__ASSIGNED TASK__
Reproduce the stretch of entries from the start through the line containing "Indicated: 0.2 (MPa)", swapping "readable" for "legible" and leaving everything else unchanged. Omit the pictures.

※

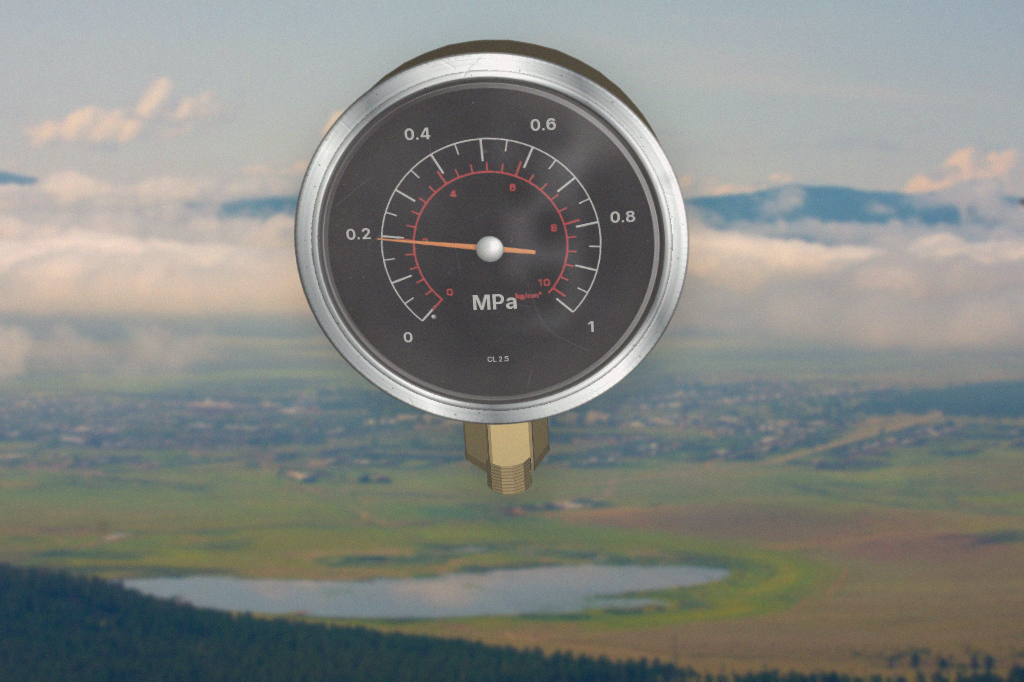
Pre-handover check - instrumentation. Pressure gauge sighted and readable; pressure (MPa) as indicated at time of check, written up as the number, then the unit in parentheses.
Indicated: 0.2 (MPa)
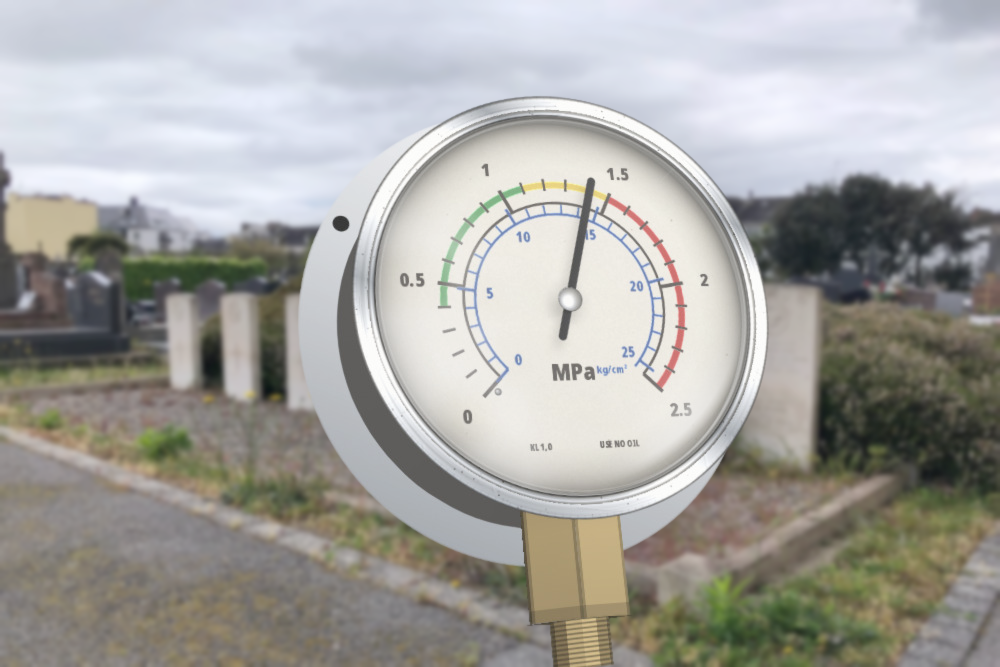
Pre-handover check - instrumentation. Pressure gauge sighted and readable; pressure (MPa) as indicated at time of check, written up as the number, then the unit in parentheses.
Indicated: 1.4 (MPa)
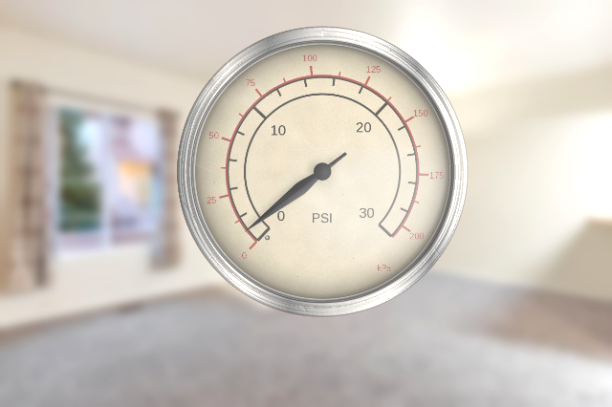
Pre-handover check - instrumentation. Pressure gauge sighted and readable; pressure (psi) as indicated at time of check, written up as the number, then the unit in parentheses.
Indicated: 1 (psi)
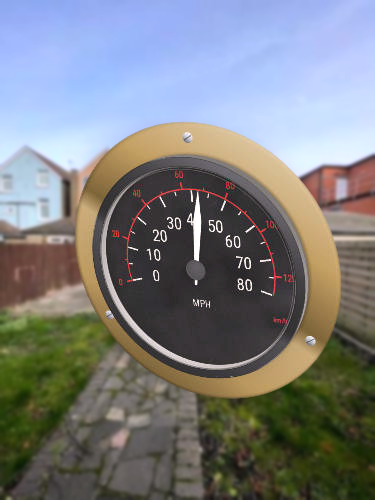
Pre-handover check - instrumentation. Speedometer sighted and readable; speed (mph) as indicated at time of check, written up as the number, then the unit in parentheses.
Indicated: 42.5 (mph)
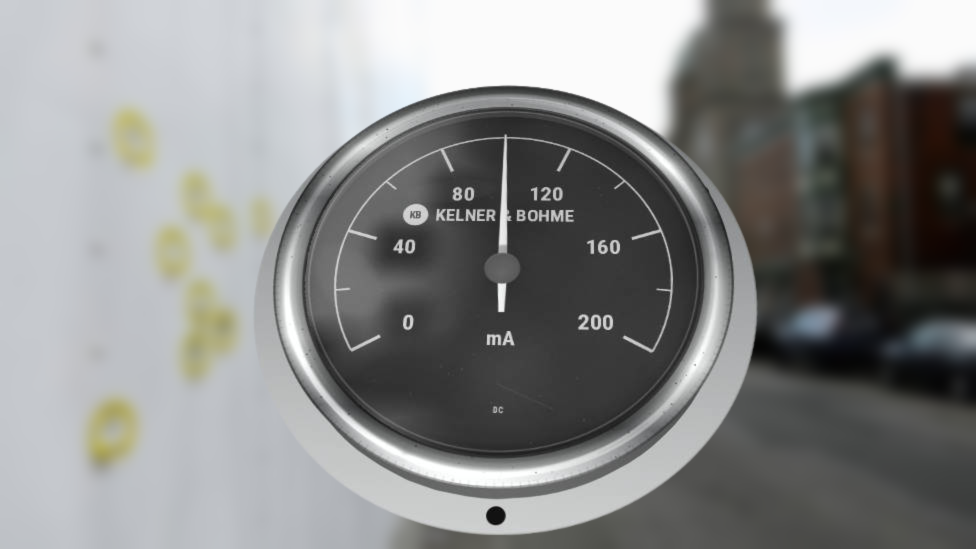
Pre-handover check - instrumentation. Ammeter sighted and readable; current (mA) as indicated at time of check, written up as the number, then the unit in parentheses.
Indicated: 100 (mA)
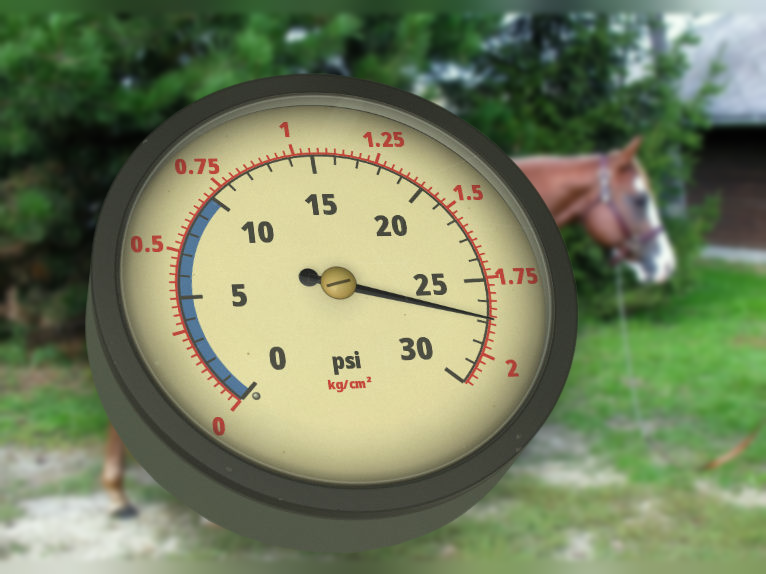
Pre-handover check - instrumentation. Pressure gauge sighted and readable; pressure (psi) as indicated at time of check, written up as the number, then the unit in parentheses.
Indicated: 27 (psi)
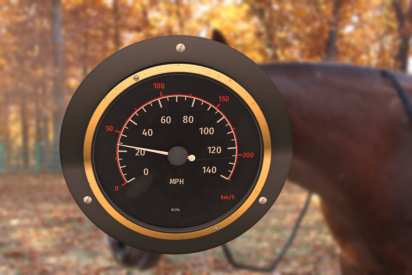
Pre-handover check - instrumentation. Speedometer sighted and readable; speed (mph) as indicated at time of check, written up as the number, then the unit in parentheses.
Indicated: 25 (mph)
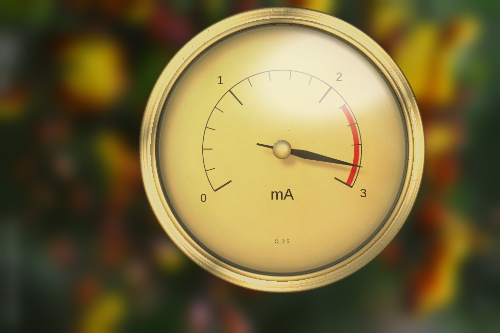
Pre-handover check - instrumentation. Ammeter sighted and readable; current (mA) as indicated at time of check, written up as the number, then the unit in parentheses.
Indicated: 2.8 (mA)
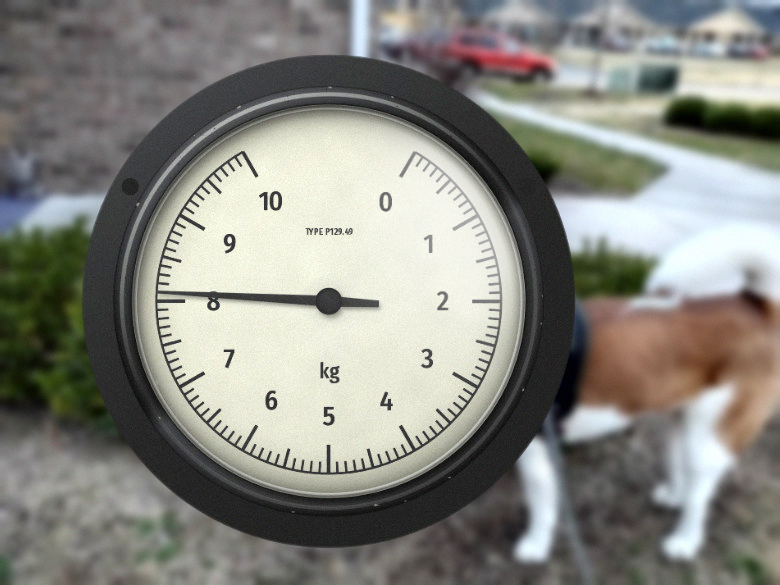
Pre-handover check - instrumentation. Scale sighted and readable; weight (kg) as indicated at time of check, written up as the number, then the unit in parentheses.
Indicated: 8.1 (kg)
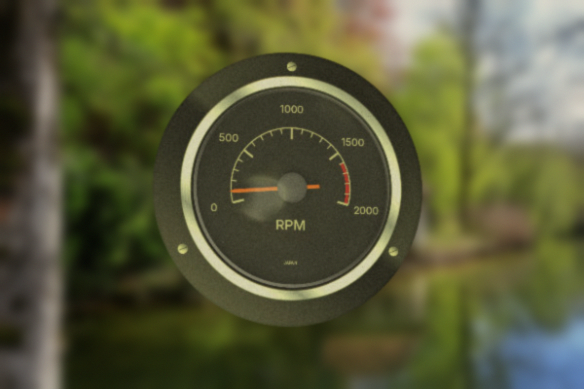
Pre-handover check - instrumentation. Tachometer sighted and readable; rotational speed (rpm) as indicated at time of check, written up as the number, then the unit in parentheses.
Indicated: 100 (rpm)
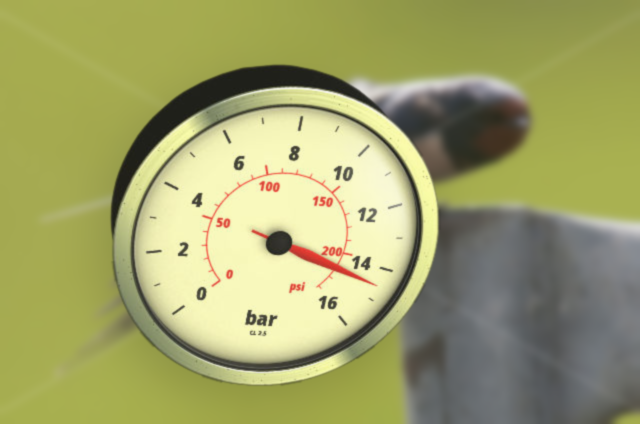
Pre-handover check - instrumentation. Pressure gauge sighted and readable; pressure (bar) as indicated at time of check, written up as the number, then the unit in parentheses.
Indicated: 14.5 (bar)
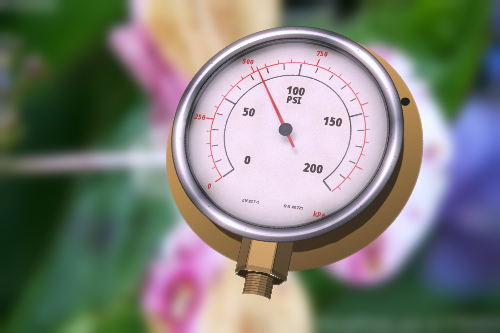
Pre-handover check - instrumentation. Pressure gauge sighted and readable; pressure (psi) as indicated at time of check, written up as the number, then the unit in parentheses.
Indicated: 75 (psi)
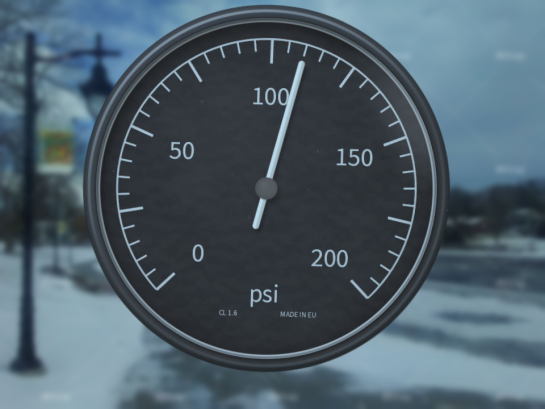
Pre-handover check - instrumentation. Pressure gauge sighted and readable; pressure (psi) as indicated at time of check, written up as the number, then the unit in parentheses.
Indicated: 110 (psi)
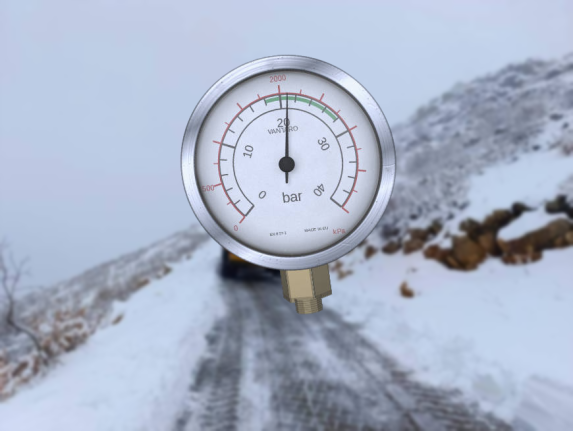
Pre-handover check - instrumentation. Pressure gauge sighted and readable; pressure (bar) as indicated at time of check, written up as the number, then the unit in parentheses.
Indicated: 21 (bar)
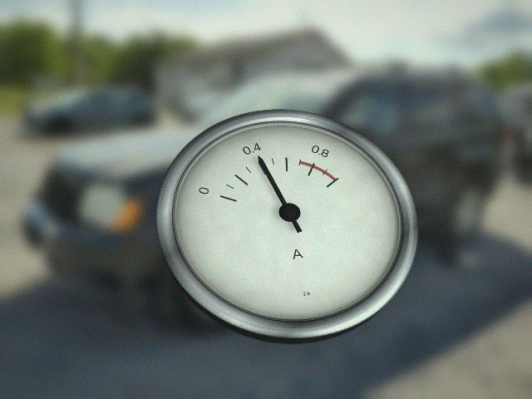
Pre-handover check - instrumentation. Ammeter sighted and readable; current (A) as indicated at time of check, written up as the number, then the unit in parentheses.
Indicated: 0.4 (A)
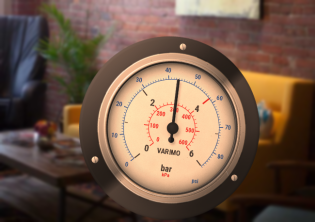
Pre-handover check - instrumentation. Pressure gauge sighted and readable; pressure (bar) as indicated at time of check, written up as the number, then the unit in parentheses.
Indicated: 3 (bar)
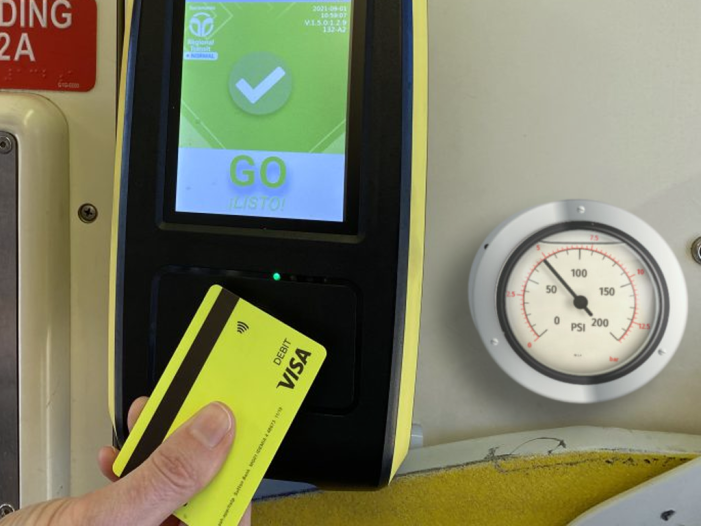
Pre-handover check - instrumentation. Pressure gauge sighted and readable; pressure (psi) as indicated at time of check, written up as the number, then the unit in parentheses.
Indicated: 70 (psi)
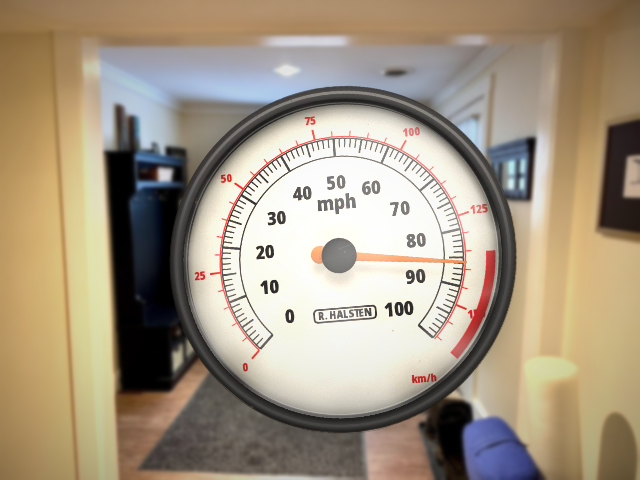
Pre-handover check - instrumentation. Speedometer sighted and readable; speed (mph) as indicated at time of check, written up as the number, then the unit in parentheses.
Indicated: 86 (mph)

※

__RESULT__
Pre-handover check - instrumentation. Pressure gauge sighted and legible; pressure (MPa) as indicated at time of check, written up as the number, then the unit in parentheses.
Indicated: 0.2 (MPa)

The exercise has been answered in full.